Search code examples
apache-kafkaapache-kafka-streams

Will Kafka Streams guarentee at-least once processing in stateful processors even when Eaxctly-once is disabled?


This question comes in mind as we are running kafka streams applications without EOS enabled due to infra constraints. We are unsure of its behavior when doing some custom logic using transformer/processor API with changeloged state stores .

Say we are using following topology to de-duplicate records before sending to downstream:

[topic] -> [flatTransformValues + state store] -> [...(downstream)]

the transformer here will compare incoming records against the state store and only forward + update the record when there's a value change, so for messages [A:1], [A:1], [A:2], we expect downstream will only get [A:1], [A:2]

Question is when failures happens, is it possible that [A:2] get stored in the state store's changelog, while downstream does not receive the message, so that any retry reading [A:2] will discard the record and its lost forever?
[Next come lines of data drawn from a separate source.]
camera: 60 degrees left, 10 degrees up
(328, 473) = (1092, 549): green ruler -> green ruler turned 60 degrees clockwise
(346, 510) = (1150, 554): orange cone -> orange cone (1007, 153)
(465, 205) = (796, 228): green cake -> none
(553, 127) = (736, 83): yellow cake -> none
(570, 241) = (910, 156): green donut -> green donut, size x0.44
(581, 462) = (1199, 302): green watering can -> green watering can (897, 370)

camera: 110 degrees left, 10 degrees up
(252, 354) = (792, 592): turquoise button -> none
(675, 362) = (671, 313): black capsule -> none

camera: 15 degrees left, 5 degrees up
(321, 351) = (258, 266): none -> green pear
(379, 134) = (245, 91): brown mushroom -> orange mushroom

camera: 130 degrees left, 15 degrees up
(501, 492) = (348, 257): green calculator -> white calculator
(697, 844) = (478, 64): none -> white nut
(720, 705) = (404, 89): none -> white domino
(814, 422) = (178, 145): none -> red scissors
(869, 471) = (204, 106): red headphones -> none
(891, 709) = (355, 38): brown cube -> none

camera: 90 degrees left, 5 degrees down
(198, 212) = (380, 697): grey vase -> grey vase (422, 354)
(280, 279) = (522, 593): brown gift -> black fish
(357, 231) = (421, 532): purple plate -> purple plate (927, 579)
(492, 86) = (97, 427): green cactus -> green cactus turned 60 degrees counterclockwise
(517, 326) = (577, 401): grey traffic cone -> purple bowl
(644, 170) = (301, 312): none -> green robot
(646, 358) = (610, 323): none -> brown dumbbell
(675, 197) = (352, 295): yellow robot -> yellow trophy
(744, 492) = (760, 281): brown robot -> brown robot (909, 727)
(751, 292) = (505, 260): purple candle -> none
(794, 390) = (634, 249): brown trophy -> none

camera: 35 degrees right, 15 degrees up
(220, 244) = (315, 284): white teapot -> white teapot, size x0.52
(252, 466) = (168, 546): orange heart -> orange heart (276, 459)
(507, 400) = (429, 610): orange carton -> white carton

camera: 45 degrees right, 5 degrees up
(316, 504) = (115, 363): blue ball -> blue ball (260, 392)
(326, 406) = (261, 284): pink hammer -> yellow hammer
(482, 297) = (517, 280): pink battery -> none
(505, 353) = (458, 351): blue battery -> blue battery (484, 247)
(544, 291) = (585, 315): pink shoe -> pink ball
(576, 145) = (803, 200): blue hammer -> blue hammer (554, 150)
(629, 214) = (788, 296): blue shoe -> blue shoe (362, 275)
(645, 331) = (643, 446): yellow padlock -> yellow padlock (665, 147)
If not, please tell me if any mechanism prevent this happening, one way i think it could work is if kafka stream produce to changelog topics and commit offsets only after produce to downstream succeeds?

Much appreciated!


Solution

  • Question is when failures happens, is it possible that [A:2] get stored in the state store's changelog, while downstream does not receive the message, so that any retry reading [A:2] will discard the record and its lost forever?

    Yes, that's possible. At-least-once only guarantees that the event will be re-read and re-processed. But for your case, the modified state would modify the second processing and detect the event as a duplicate.

    In the end, it does not make sense anyway, to write a de-duplication program and not use exactly-once guarantees anyways. Even if you could prevent the scenario you describe, using at-least-once processing could introduce duplicates by itself...